**EXERCISE DETAILS:** Tell how many lines in the data hold "Kent", giving that figure alone.

>>>

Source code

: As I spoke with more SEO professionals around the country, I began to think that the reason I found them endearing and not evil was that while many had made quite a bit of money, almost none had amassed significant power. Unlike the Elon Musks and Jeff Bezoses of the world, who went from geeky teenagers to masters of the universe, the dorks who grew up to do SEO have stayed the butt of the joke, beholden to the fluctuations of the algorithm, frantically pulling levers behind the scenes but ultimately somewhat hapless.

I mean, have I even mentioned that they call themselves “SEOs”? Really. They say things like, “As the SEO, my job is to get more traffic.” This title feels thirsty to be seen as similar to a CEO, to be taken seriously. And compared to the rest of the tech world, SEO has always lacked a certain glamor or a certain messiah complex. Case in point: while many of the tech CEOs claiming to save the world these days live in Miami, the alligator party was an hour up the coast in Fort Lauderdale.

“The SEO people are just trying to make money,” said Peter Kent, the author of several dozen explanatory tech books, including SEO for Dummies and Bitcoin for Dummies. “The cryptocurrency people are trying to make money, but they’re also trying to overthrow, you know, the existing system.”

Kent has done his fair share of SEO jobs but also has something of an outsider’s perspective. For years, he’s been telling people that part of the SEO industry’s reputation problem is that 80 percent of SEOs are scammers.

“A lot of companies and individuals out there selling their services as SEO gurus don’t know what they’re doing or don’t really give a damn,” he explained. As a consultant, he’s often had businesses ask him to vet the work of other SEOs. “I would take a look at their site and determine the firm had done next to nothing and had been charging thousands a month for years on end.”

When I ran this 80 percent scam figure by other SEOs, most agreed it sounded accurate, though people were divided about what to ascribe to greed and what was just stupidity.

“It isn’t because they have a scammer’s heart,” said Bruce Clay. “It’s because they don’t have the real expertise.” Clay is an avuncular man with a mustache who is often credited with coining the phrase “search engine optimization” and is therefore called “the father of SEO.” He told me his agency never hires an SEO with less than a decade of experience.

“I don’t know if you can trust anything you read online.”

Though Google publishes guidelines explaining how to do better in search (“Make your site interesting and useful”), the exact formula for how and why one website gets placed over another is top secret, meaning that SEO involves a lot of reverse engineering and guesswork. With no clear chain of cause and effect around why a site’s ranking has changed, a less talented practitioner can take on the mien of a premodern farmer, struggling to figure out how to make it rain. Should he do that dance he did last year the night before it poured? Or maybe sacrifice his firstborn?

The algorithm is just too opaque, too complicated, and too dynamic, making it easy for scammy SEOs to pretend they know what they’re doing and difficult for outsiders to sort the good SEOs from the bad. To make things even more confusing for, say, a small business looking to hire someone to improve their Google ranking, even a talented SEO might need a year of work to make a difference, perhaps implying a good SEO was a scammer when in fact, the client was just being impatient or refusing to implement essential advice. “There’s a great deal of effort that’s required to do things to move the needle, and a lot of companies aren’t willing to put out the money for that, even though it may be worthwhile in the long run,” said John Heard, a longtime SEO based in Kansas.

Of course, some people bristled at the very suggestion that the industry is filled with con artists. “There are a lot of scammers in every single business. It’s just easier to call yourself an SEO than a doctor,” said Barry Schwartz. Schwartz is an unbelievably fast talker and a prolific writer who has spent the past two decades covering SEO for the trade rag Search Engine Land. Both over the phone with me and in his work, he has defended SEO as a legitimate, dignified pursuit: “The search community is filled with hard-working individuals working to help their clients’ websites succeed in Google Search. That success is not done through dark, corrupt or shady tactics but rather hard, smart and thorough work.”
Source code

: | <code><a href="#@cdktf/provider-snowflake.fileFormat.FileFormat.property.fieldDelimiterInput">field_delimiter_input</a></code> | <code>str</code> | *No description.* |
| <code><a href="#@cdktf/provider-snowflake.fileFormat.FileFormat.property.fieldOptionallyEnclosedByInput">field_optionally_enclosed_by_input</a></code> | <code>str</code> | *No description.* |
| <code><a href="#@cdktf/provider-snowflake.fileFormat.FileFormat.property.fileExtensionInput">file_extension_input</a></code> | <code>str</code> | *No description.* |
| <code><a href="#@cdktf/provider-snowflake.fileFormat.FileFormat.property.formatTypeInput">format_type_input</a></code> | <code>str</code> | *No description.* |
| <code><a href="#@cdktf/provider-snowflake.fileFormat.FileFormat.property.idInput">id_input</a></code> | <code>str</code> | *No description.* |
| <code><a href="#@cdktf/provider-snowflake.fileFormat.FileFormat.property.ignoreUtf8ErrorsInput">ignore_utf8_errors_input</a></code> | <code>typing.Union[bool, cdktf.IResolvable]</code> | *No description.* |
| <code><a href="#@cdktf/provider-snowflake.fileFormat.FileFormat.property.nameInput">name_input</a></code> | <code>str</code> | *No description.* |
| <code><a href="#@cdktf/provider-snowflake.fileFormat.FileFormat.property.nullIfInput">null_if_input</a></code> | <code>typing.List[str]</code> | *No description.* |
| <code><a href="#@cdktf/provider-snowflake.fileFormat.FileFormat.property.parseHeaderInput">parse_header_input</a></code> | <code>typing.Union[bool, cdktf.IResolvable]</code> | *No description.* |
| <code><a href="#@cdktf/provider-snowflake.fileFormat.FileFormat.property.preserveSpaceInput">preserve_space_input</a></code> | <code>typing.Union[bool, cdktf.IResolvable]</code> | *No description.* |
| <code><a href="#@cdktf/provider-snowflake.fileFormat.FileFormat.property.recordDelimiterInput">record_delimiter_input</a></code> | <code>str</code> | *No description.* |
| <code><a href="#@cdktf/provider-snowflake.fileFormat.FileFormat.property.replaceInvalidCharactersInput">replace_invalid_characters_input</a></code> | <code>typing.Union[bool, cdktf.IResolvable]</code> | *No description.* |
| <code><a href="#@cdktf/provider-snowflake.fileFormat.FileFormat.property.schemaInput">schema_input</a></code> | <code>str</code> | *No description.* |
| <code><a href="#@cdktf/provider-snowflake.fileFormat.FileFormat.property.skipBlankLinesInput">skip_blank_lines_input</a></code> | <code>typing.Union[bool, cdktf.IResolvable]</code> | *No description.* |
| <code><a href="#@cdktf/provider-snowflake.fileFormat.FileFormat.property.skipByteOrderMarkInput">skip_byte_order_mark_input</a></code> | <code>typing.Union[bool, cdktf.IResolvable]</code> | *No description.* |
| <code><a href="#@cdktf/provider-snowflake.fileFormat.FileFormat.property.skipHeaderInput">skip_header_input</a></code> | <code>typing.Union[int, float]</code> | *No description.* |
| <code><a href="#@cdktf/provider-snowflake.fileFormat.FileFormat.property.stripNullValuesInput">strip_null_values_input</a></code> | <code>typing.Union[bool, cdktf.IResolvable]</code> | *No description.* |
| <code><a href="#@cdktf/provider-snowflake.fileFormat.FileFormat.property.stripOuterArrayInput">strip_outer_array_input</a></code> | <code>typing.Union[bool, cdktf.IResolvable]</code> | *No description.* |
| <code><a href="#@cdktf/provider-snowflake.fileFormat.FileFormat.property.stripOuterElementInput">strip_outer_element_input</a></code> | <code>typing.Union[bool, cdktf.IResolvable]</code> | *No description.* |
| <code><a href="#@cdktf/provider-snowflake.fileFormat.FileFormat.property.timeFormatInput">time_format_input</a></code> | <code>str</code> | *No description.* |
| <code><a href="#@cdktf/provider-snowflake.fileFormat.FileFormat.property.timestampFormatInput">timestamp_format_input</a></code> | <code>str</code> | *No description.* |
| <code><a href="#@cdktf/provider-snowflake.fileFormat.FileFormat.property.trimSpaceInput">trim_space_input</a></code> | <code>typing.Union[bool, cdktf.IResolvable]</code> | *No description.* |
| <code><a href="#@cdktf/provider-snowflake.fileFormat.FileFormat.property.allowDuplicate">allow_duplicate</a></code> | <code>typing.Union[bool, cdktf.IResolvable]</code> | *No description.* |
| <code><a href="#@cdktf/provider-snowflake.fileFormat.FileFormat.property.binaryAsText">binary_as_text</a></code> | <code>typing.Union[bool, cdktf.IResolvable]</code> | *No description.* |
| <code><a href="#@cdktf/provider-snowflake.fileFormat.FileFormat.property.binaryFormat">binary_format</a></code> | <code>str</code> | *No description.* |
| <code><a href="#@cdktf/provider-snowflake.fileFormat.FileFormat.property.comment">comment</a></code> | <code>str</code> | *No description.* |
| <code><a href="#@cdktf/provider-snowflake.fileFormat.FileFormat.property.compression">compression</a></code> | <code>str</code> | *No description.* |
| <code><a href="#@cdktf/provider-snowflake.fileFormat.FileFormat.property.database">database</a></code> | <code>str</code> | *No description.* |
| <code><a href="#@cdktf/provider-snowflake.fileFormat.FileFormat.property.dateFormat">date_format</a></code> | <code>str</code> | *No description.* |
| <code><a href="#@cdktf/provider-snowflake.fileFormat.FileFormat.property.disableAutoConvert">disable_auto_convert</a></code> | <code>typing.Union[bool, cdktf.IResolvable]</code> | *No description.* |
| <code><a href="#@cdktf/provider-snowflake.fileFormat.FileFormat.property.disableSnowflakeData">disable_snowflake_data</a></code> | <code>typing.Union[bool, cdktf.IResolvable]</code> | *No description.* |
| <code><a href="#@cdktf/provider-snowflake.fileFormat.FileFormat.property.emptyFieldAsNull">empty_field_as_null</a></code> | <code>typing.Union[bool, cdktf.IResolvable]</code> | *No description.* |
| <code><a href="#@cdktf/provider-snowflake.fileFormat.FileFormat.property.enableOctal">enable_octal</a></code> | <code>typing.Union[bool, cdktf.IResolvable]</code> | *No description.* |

<<<
>>>

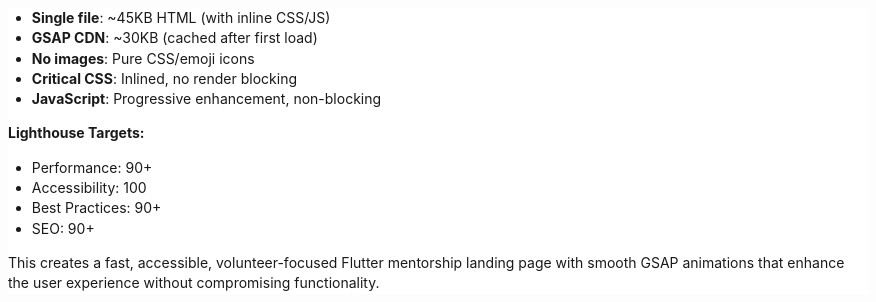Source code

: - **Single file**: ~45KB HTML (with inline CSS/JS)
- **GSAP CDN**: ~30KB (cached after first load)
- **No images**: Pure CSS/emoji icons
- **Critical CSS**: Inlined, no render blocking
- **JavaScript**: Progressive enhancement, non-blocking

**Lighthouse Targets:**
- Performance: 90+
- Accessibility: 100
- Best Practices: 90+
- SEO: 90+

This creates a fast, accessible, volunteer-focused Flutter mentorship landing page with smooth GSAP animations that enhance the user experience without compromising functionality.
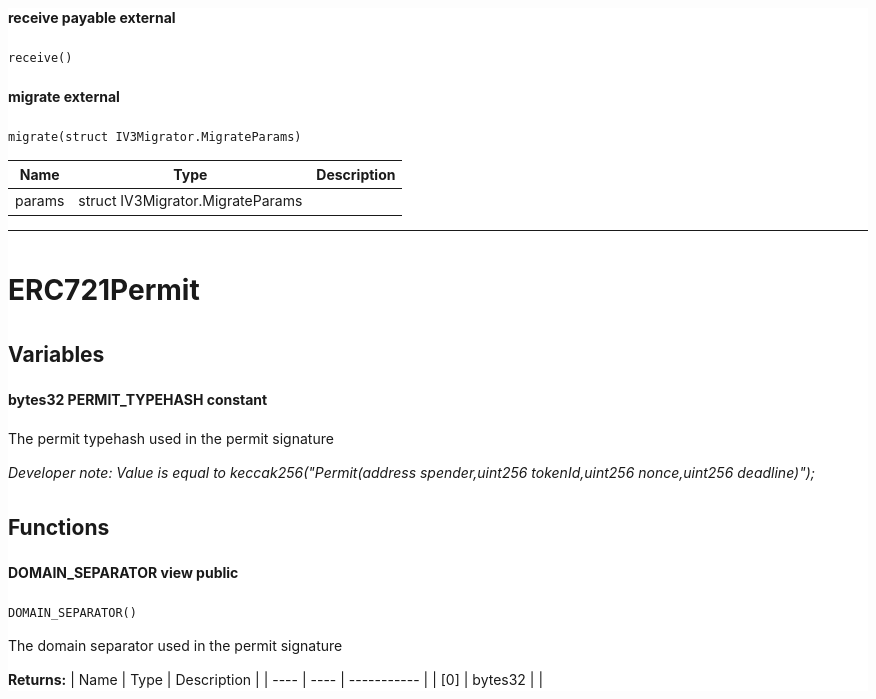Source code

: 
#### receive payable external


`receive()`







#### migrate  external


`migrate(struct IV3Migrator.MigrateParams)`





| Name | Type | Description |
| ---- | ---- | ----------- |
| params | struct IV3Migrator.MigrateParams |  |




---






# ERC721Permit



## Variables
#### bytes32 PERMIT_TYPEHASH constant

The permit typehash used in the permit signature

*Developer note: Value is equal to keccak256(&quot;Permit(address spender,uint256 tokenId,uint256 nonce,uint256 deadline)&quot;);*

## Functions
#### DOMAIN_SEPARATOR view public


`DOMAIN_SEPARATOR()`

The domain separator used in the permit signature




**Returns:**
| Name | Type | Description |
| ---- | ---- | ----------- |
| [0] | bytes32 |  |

<<<
>>>

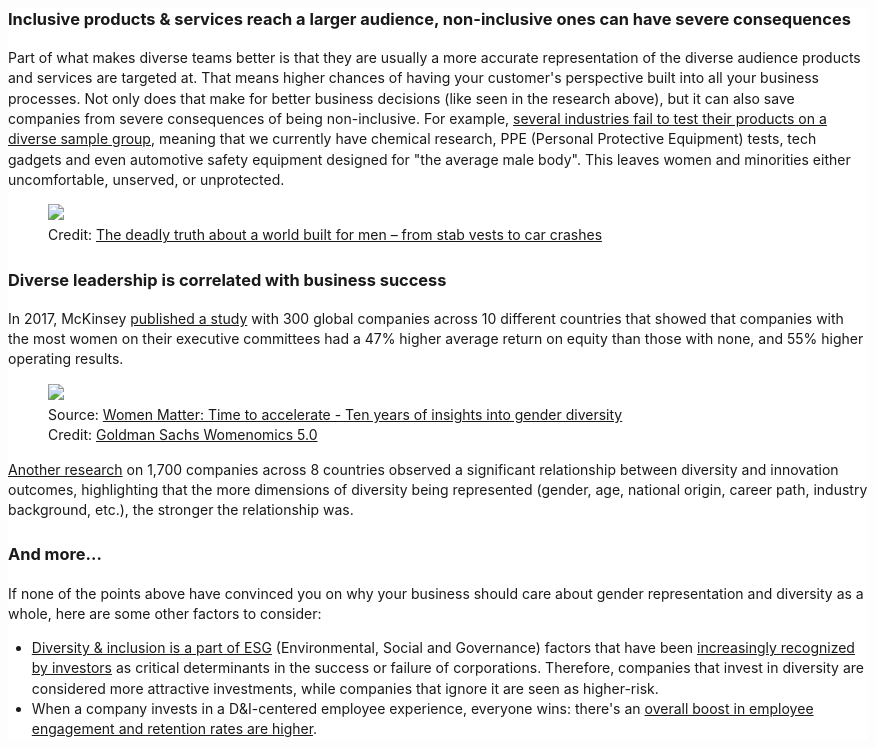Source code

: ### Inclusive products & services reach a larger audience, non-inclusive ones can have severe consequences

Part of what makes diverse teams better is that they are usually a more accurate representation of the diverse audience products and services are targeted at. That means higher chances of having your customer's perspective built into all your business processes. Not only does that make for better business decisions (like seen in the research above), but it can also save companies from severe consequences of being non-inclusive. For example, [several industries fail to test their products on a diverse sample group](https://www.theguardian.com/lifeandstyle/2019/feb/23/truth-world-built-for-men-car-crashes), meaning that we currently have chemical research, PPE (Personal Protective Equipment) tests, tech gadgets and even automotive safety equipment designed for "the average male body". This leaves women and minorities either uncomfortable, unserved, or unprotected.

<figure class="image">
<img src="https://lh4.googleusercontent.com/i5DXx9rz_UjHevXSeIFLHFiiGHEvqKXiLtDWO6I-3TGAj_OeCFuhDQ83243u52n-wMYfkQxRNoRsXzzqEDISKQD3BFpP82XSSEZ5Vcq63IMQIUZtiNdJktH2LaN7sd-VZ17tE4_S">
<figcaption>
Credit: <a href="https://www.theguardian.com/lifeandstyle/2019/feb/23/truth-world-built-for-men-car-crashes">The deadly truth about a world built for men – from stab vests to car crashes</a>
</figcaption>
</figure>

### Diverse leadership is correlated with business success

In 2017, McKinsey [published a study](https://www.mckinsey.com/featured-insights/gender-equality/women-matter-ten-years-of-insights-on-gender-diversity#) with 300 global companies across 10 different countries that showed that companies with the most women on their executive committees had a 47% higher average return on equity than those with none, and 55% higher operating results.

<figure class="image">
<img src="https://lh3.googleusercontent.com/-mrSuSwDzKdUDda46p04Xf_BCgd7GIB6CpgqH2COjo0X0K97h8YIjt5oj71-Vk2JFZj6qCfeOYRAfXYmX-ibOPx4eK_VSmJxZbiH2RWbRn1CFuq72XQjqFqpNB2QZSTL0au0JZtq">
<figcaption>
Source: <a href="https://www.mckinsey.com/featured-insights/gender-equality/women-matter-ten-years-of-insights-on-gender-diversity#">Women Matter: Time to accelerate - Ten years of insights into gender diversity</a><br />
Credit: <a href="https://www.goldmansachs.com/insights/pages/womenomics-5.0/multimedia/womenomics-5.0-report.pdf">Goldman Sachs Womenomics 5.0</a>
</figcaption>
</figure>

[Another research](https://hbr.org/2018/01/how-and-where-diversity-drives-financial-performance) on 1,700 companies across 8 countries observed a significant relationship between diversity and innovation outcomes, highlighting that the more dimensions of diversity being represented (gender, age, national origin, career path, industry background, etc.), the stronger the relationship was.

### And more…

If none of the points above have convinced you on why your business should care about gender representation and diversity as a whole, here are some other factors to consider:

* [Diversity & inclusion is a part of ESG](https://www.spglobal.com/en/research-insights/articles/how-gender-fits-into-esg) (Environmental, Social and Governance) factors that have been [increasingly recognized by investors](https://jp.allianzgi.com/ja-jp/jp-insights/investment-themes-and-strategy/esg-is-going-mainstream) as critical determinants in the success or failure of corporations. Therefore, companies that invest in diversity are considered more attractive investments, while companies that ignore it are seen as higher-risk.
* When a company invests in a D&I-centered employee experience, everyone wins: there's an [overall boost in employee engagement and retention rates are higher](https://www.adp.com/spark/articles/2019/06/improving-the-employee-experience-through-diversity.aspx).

<<<

**RESULT OF THIS TASK:** 2